Por não se ter certeza do caráter definitivo da perda (embora ela seja cotidianamente vivida, em todas as suas implicações) e por se permanecer disponível para o retorno, não há um fechamento de sentido, a vivência não se completa e o stress associado ao estado de alerta não se desfaz.
Quando trabalhamos com familiares de desaparecidos, é constante a comunicação de que o desaparecimento é pior do que a morte. Os familiares nos explicam: quando uma pessoa morre, quem sofre a perda sabe o que aconteceu, sabe onde o falecido está; não há retorno, mas é um fato. Quem sofre a perda simplesmente precisa lidar com isso, e a própria brutalidade do fato em si traz a possibilidade de acesso a conteúdos psíquicos que o ajudam na tarefa de elaboração.
Já quando a pessoa é desaparecida, não se sabe.
O familiar vive uma perda de fato, mas cercada de incerteza.
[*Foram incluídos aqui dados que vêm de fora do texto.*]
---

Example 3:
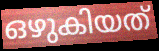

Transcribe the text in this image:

ഒഴുകിയത്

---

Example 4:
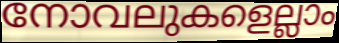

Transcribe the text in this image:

നോവലുകളെല്ലാം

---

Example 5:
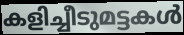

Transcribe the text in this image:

കളിച്ചീടുമട്ടകൾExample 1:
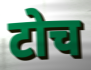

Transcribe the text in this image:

टोच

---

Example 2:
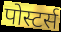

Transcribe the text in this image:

पोस्टर्स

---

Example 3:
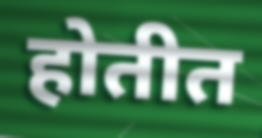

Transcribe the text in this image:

होतीत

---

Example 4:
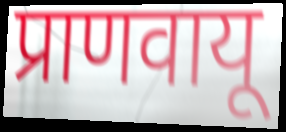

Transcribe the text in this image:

प्राणवायू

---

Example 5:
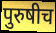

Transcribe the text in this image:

पुरुषीचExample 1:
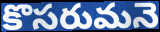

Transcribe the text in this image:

కొసరుమనె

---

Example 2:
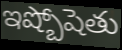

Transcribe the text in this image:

ఇష్బోషెతు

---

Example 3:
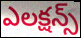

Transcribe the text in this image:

ఎలక్షన్స్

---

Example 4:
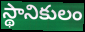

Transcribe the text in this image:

స్థానికులం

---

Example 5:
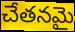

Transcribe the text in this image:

చేతనమైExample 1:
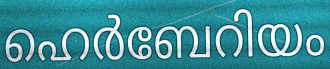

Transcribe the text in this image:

ഹെർബേറിയം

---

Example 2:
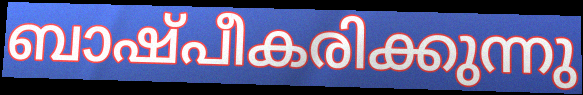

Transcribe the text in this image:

ബാഷ്പീകരിക്കുന്നു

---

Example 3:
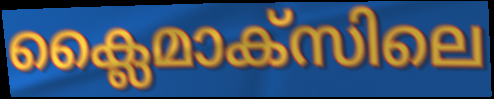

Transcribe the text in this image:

ക്ലൈമാക്സിലെ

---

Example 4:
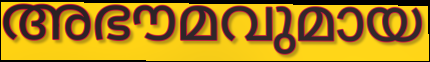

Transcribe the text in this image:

അഭൗമവുമായ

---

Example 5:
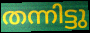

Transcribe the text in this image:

തന്നിട്ടു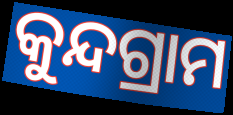
କୁନ୍ଦଗ୍ରାମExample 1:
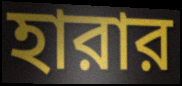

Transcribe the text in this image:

হারার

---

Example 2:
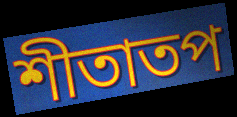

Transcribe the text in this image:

শীতাতপ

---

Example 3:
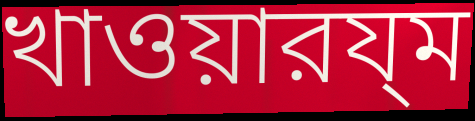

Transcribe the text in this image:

খাওয়ারয্ম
Os familiares e pessoas afetivamente vinculadas sentem-se assim constantemente angustiados, tanto com a possibilidade de morte, como com a possibilidade de seu ente querido estar em uma situação difícil, passando necessidade, sofrendo, precisando de ajuda. Tal incerteza resulta em um estado contínuo de stress, associado ao alerta, sem repouso e sem a possibilidade de elaboração esperada em um luto por morte.
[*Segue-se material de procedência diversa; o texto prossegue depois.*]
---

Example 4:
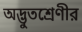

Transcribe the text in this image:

অদ্ভুতশ্রেণীর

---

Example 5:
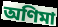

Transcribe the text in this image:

অণিমাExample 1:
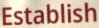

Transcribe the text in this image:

Establish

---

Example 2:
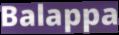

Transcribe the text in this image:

Balappa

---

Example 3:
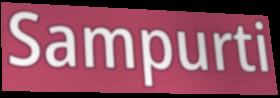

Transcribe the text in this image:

Sampurti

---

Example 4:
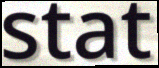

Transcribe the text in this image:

stat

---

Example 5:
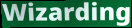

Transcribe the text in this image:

Wizarding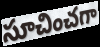
సూచించగాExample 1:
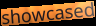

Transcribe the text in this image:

showcased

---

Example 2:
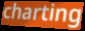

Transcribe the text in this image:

charting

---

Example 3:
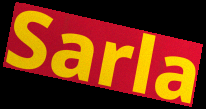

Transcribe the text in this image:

Sarla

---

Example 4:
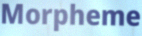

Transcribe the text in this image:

Morpheme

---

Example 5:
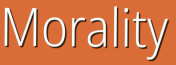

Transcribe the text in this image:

Morality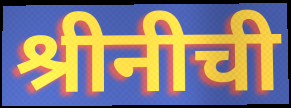
श्रीनीचीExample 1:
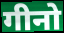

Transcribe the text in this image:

गीनो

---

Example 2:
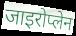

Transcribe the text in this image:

Psicologicamente, diante de uma situação de perda, quem a vive não se depara apenas com contingências externas e tarefas concretas das quais deve dar conta. A elaboração do luto consiste sobretudo em um processo interno, denominado justamente de trabalho (trabalho de luto), pelo investimento que requer para sua elaboração. Esse processo interno envolve lidar com os sentimentos despertados pela perda, redirecionar a energia psíquica habitualmente investida na pessoa falecida e encontrar novos focos e sentidos onde investir.
Este trabalho de luto, necessário à elaboração da perda, está impossibilitado em uma situação de desaparecimento, pelo motivo bastante evidente de que não se trata de um luto como tal, como perda definitiva. O familiar ou pessoa próxima do desaparecido vive a cotidianidade da perda, sem seu caráter irreversível. Ao contrário da situação de luto por morte, grande parte da energia psíquica está investida na busca da pessoa que desapareceu e, portanto, na esperança de que a perda chegue a um fim, pelo reencontro do desaparecido. Embora tal situação implique em esperança, implica também em alerta, stress e sobrecarga. O familiar ou pessoa vinculada ao desaparecido vive simultaneamente o stress da perda e o stress da busca, num ciclo sem fim. Vive também a impossibilidade de encerrar um ciclo. Ainda que a morte de um ente querido seja dolorosa, temos a possibilidade de elaborar essa perda e reorganizar a vida, externa e internamente. No desaparecimento, os familiares entram num doloroso parêntese, do qual não se consegue sair, e a reorganização, quando possível, sofre um caráter de provisoriedade que dificulta uma elaboração mais profunda.
Podemos assim refletir que, desgastados pelo duplo stress da perda e da busca, e impossibilitados de uma elaboração que reorganize a energia psíquica e permita novos investimentos afetivos, os familiares ou pessoas especialmente vinculadas a um desaparecido ficam fragilizados e suscetíveis a variadas intercorrências emocionais, físicas e sociais, necessitando, como uma das principais demandas, de um espaço de escuta qualificada para sua angústia.